Turn the data below into a Markdown table with two columns, Row and Text. Give each non-blank line its own row.

····················

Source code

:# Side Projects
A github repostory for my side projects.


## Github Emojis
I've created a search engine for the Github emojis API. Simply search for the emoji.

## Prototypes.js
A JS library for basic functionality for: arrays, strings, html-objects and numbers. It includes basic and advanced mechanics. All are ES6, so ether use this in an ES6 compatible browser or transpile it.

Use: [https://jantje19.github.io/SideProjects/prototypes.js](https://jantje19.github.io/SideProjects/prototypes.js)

····················

◆ **SOLUTION BELOW**
| Row | Text |
|---|---|
| 1 | Source code |
| 2 | :# Side Projects |
| 3 | A github repostory for my side projects. |
| 4 | ## Github Emojis |
| 5 | I've created a search engine for the Github emojis API. Simply search for the emoji. |
| 6 | ## Prototypes.js |
| 7 | A JS library for basic functionality for: arrays, strings, html-objects and numbers. It includes basic and advanced mechanics. All are ES6, so ether use this in an ES6 compatible browser or transpile it. |
| 8 | Use: [https://jantje19.github.io/SideProjects/prototypes.js](https://jantje19.github.io/SideProjects/prototypes.js) |